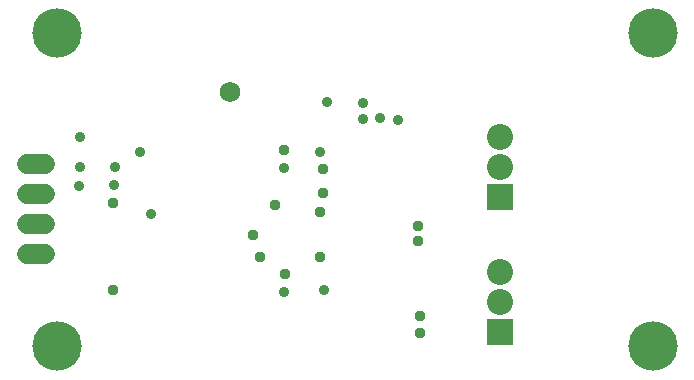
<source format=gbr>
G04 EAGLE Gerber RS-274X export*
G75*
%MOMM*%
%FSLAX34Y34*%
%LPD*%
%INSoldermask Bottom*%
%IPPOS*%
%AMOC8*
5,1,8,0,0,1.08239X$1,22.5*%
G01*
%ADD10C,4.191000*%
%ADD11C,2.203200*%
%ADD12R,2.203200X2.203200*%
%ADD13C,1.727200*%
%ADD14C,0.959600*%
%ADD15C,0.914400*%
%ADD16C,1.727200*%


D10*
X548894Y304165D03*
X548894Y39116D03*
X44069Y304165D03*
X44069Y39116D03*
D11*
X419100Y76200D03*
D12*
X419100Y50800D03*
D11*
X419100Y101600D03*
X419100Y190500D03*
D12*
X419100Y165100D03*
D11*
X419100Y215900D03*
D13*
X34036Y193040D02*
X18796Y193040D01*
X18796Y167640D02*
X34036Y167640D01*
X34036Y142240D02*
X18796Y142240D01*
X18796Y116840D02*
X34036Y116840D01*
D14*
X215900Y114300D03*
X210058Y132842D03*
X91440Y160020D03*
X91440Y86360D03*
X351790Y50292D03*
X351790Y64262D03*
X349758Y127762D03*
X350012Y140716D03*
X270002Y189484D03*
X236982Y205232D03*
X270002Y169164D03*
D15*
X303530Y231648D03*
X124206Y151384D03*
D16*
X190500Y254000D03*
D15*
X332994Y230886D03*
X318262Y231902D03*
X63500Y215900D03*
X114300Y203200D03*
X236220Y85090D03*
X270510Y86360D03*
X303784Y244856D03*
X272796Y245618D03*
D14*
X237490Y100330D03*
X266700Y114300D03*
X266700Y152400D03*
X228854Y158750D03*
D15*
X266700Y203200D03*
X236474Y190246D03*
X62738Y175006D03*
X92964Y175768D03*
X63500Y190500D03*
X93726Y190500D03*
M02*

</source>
● ● ● ●
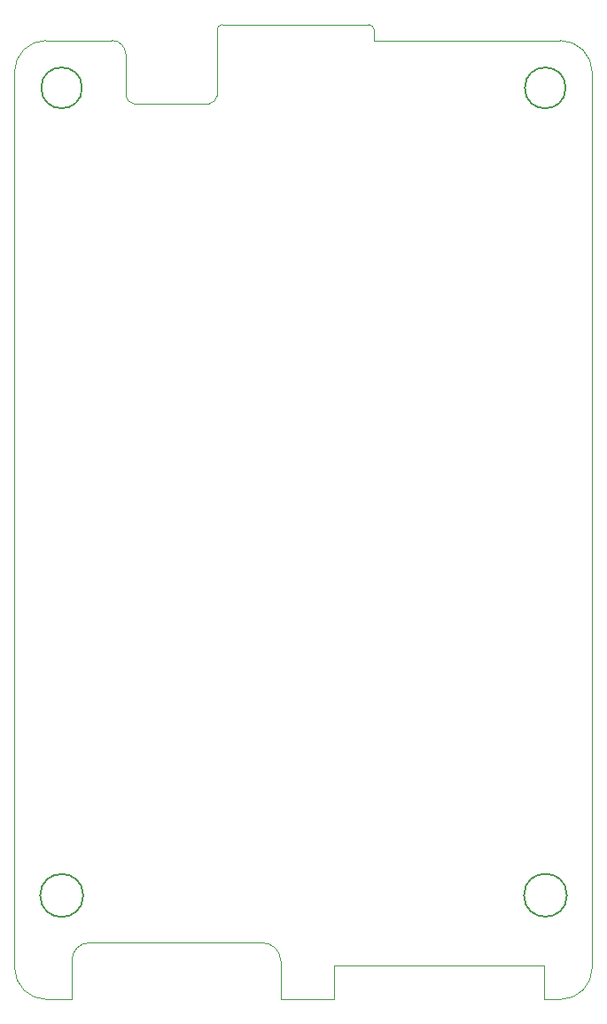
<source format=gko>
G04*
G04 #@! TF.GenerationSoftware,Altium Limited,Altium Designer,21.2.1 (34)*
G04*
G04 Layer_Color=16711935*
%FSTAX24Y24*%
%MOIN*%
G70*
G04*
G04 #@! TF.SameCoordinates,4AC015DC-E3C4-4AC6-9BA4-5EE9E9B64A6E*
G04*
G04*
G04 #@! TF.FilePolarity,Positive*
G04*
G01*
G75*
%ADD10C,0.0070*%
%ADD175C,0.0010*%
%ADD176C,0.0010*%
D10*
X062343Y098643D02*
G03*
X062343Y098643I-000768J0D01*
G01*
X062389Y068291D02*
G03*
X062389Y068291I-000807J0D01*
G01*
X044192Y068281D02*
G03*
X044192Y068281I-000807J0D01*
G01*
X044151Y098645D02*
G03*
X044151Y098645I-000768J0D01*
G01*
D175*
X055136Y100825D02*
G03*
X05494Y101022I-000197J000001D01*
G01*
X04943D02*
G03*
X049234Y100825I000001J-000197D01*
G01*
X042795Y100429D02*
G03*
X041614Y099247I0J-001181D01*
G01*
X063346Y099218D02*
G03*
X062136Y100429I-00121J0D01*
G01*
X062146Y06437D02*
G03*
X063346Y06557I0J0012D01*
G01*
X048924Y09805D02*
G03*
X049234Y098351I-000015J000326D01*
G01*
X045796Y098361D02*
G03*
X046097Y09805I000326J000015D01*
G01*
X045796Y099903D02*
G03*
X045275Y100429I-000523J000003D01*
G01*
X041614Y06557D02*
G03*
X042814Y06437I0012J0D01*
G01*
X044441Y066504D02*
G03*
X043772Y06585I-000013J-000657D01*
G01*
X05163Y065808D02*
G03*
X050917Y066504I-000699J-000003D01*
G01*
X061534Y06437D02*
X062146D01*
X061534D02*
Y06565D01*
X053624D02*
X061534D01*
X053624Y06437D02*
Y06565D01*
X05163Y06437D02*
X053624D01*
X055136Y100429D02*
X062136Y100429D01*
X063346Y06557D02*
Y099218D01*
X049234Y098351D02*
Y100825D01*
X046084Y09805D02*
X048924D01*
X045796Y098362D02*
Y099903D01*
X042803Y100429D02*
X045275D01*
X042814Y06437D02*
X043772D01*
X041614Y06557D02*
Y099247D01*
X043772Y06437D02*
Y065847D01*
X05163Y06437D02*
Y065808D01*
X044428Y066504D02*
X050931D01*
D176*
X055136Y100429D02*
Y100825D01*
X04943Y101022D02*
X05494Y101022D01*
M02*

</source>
● ● ● ●
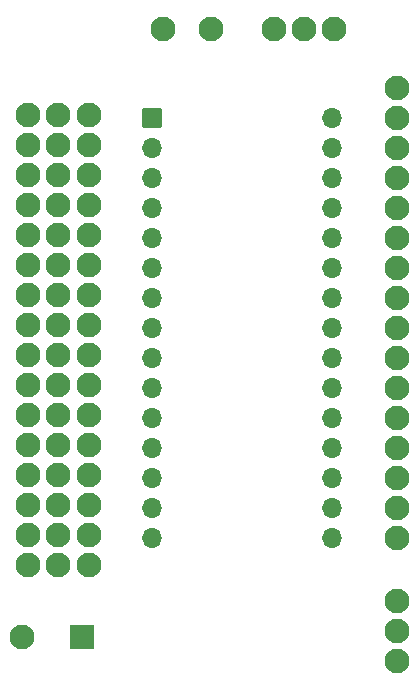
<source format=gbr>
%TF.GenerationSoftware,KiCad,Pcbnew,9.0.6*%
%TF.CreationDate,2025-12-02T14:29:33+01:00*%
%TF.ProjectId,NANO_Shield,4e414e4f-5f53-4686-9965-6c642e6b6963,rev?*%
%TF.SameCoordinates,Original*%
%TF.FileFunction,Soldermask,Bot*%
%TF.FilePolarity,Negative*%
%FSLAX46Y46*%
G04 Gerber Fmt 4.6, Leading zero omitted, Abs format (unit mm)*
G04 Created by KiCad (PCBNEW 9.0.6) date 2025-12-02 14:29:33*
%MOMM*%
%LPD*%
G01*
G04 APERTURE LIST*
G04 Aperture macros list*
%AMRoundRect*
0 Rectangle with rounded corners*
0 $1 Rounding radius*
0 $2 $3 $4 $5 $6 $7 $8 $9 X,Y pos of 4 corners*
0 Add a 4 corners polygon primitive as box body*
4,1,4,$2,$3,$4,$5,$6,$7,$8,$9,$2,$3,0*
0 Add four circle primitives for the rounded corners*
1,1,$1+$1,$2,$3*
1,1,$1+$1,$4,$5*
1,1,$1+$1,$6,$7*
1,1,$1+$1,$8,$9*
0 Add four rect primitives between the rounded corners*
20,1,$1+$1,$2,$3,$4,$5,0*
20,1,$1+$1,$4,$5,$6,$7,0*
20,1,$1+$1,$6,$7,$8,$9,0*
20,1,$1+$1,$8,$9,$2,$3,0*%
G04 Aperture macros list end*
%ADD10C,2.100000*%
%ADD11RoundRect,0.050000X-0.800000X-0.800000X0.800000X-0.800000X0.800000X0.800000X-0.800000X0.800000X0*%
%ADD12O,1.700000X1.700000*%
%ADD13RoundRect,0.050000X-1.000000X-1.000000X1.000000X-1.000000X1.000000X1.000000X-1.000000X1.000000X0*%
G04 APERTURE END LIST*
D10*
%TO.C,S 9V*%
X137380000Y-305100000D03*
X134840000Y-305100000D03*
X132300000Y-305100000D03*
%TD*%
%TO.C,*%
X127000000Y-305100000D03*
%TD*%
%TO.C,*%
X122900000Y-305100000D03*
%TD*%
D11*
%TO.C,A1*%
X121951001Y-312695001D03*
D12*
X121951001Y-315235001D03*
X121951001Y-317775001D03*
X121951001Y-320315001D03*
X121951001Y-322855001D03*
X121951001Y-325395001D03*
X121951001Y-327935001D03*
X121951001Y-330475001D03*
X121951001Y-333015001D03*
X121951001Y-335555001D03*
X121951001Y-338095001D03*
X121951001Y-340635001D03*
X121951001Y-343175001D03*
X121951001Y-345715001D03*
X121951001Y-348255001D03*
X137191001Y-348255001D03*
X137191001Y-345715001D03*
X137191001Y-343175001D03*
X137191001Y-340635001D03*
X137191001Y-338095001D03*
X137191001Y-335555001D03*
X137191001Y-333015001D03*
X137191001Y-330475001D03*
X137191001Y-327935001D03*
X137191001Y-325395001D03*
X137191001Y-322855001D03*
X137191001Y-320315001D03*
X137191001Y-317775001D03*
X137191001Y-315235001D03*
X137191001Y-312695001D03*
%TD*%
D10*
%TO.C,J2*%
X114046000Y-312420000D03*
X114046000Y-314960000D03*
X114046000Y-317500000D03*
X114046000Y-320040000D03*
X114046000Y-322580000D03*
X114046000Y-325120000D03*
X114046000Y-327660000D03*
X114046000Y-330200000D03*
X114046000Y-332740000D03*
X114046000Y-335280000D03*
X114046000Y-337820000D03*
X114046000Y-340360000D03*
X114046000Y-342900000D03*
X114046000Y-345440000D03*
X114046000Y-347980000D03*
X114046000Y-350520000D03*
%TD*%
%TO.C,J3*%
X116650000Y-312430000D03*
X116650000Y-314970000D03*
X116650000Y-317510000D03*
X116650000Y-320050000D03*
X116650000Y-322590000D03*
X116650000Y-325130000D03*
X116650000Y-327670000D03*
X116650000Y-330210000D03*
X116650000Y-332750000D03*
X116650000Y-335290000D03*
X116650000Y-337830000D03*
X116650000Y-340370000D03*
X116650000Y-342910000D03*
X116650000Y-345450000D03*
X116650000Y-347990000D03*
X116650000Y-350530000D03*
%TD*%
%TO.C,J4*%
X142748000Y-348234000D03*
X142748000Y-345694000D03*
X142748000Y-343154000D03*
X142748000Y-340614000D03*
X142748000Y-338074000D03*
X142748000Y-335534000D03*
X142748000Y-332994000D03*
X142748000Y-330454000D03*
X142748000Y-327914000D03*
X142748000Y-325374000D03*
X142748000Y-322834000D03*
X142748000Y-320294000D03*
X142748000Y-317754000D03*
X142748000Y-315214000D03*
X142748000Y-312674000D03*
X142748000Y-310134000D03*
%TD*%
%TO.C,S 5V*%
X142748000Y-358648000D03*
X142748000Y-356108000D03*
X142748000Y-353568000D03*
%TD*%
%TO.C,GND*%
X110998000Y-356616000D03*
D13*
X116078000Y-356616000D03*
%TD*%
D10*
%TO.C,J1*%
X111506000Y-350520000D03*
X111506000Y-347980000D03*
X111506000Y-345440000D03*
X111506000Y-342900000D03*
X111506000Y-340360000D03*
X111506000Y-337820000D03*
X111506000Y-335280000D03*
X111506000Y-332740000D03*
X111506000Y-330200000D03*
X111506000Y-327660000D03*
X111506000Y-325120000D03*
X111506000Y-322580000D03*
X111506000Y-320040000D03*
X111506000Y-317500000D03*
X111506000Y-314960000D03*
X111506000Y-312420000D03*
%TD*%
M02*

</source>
● ● ● ●
§ WHAT TO PRODUCE
Both end lines included, restate word for word the lines above from the line with "G04 Aperture macros list end*" to the line with "X121951001Y-327935001D03*", and nothing else.

§ REPLY
G04 Aperture macros list end*
%ADD10C,2.100000*%
%ADD11RoundRect,0.050000X-0.800000X-0.800000X0.800000X-0.800000X0.800000X0.800000X-0.800000X0.800000X0*%
%ADD12O,1.700000X1.700000*%
%ADD13RoundRect,0.050000X-1.000000X-1.000000X1.000000X-1.000000X1.000000X1.000000X-1.000000X1.000000X0*%
G04 APERTURE END LIST*
D10*
%TO.C,S 9V*%
X137380000Y-305100000D03*
X134840000Y-305100000D03*
X132300000Y-305100000D03*
%TD*%
%TO.C,*%
X127000000Y-305100000D03*
%TD*%
%TO.C,*%
X122900000Y-305100000D03*
%TD*%
D11*
%TO.C,A1*%
X121951001Y-312695001D03*
D12*
X121951001Y-315235001D03*
X121951001Y-317775001D03*
X121951001Y-320315001D03*
X121951001Y-322855001D03*
X121951001Y-325395001D03*
X121951001Y-327935001D03*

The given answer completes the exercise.